Zunächst mit einer 140 PS starken Variante und seit diesem Jahr mit der Weiterentwicklung, dem „ADAM R2“ vollzog Opel den Neuanfang. Mit dem „R2“ treten zwei junge hoffnungsvolle Piloten als „Opel Rallye junior Team“ in diesem Jahr unter anderem bei der Rallye-Europameisterschaft und bei der Rallye Deutschland an.
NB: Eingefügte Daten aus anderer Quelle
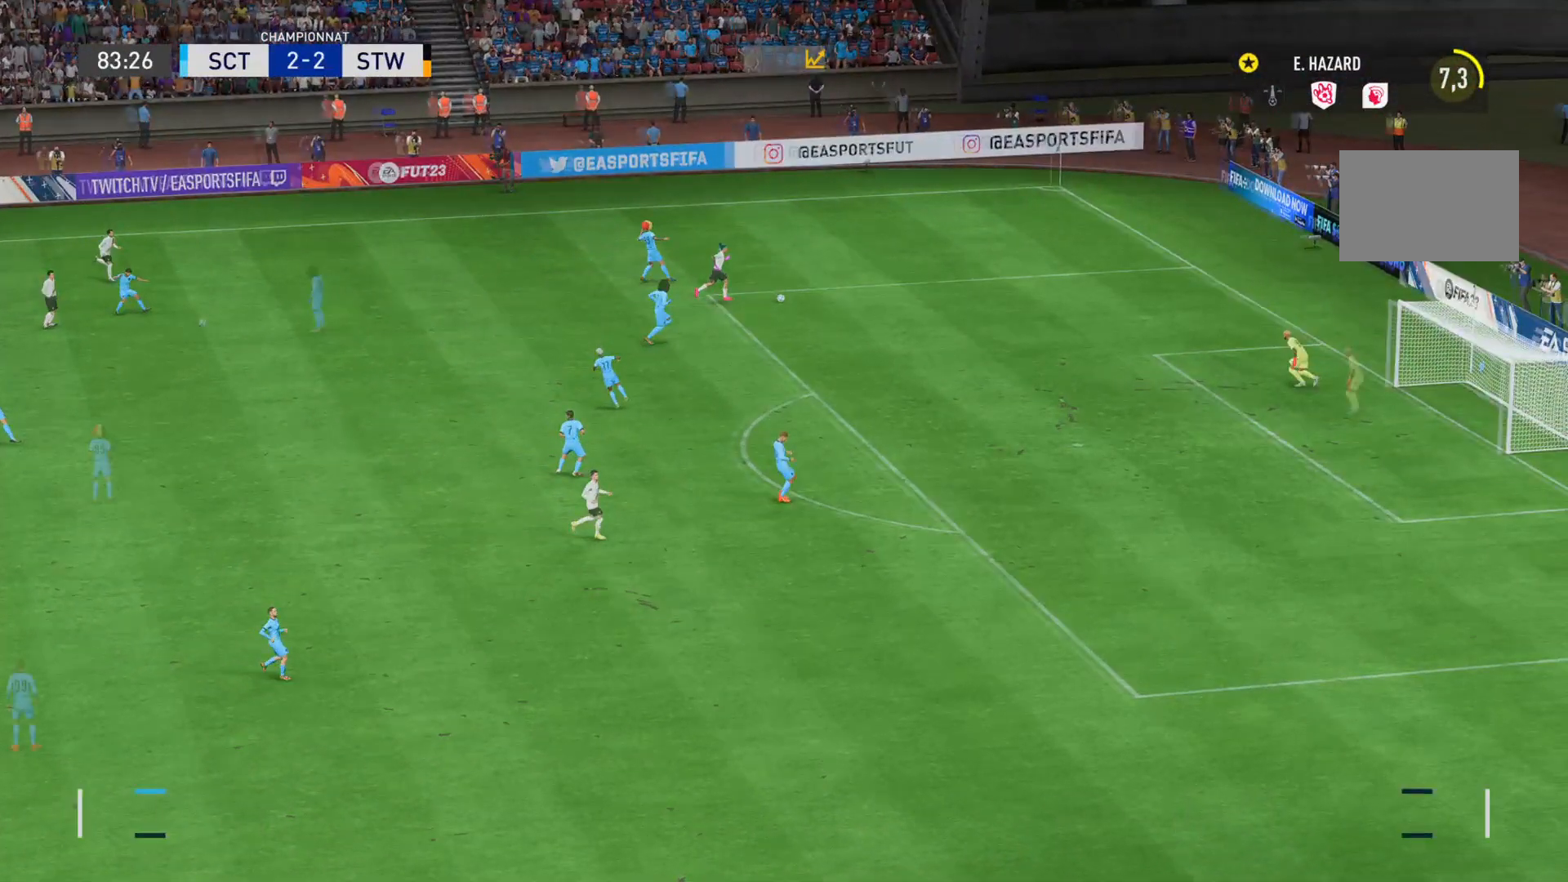
{"buttons": [], "left_stick": "center", "right_stick": "center", "events": []}
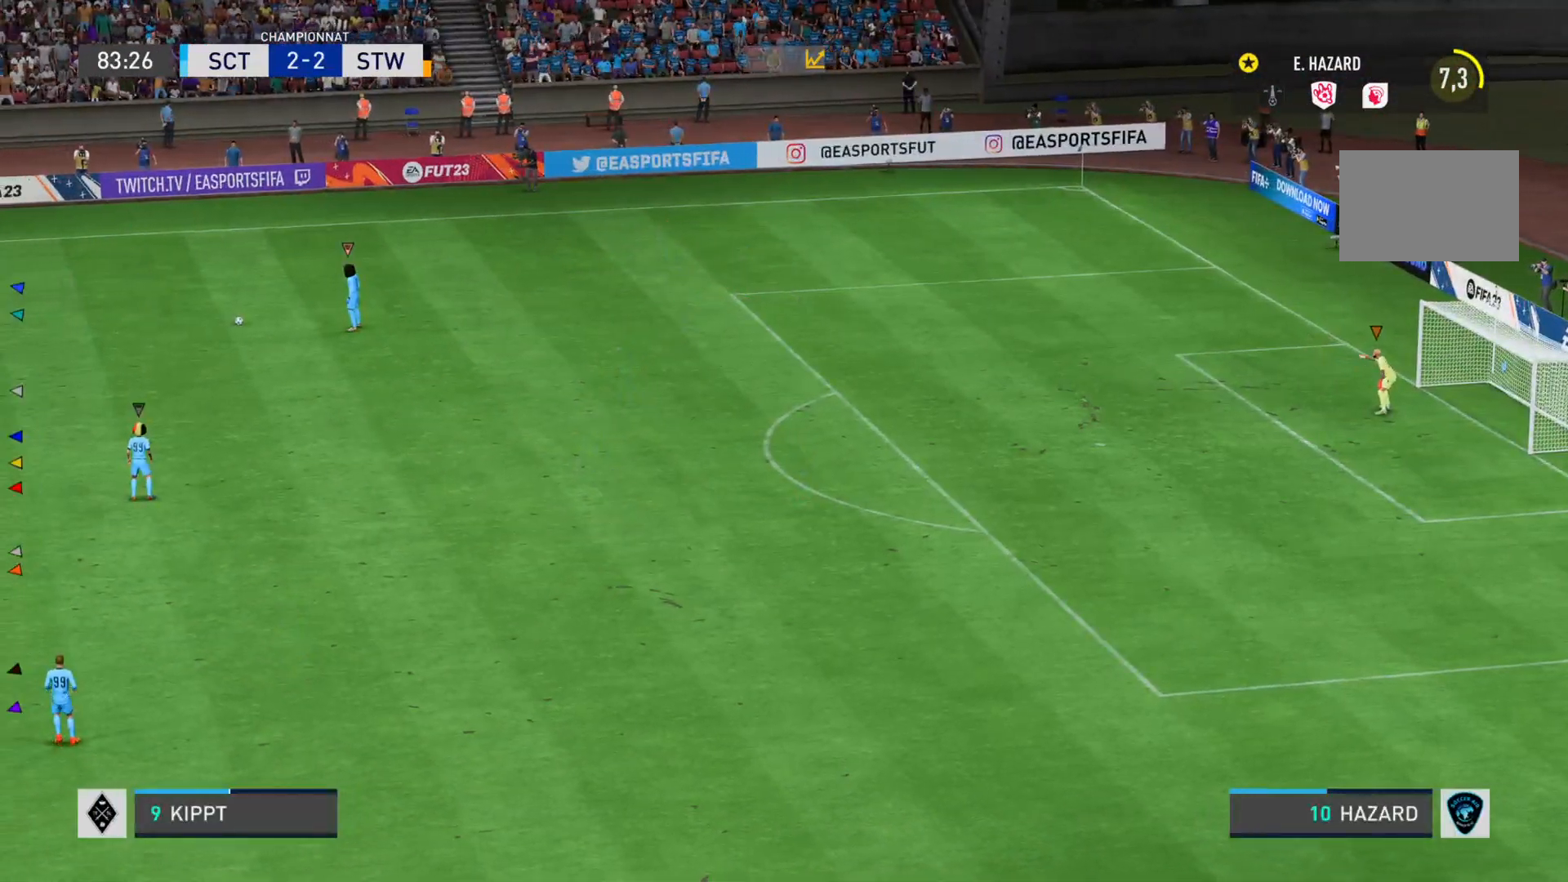
{"buttons": [], "left_stick": "down-right", "right_stick": "center", "events": [[483, "left_stick", "down-right"]]}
KÜS-Autor Jürgen C. Braun, der zwar keine Aufnahme mehr in das „Junior Team“ finden kann, durfte den neuen „R2“ in dieser Woche auf einer Wertungsprüfung der Wartburg-Rallye in der Nähe des Opel-Standortes Eisenach testen.

Gegenüber der Einstiegsvariante kommen nicht nur satte 50 PS (also etwa ein Drittel an Leistung), sondern auch ein vollkommen anderes Fahrverhalten hinzu. „Das Fahrwerk aus dem Cup-Auto des vergangenen Jahres war so eine Art Eier legende Wollmilchsau, also für jeden Untergrund geeignet. Dieses Fahrwerk für den R2 ist dagegen ungeheuer individuell einstellbar“, erklärt Rallyeprofi Horst Rotter, der die Entwicklung des Fahrzeugs mit betreut hat. Zunächst aber gilt es, die „Verdosung“ des Piloten in den Käfig unter schlangengleichen Bewegungen vor zu nehmen. Meine furchtlose Bewältigung dieser Aufgabe hätte wohl der Aufnahmeprüfung im Zirkus Sarrasani zur Ehre gereicht.
In der Früh herrschen an diesem Tag am Rennsteig noch Temperaturen um den Gefrierpunkt. Auf der Strecke ist leichter, angefrorener „Zuckerguss“. „Das wird leicht schmierig werden, wenn die Sonne raus kommt“, denke ich mir. Vor uns liegt die Wertungsprüfung, ein ansteigendes Asphalt-Geschlängel mit scharfen Kurven. Den Aufschrieb für die abgesperrte Strecke, das sogenannte „Gebetbuch“ des Rallyefahrers, haben wir bereits am Vorabend erstellt.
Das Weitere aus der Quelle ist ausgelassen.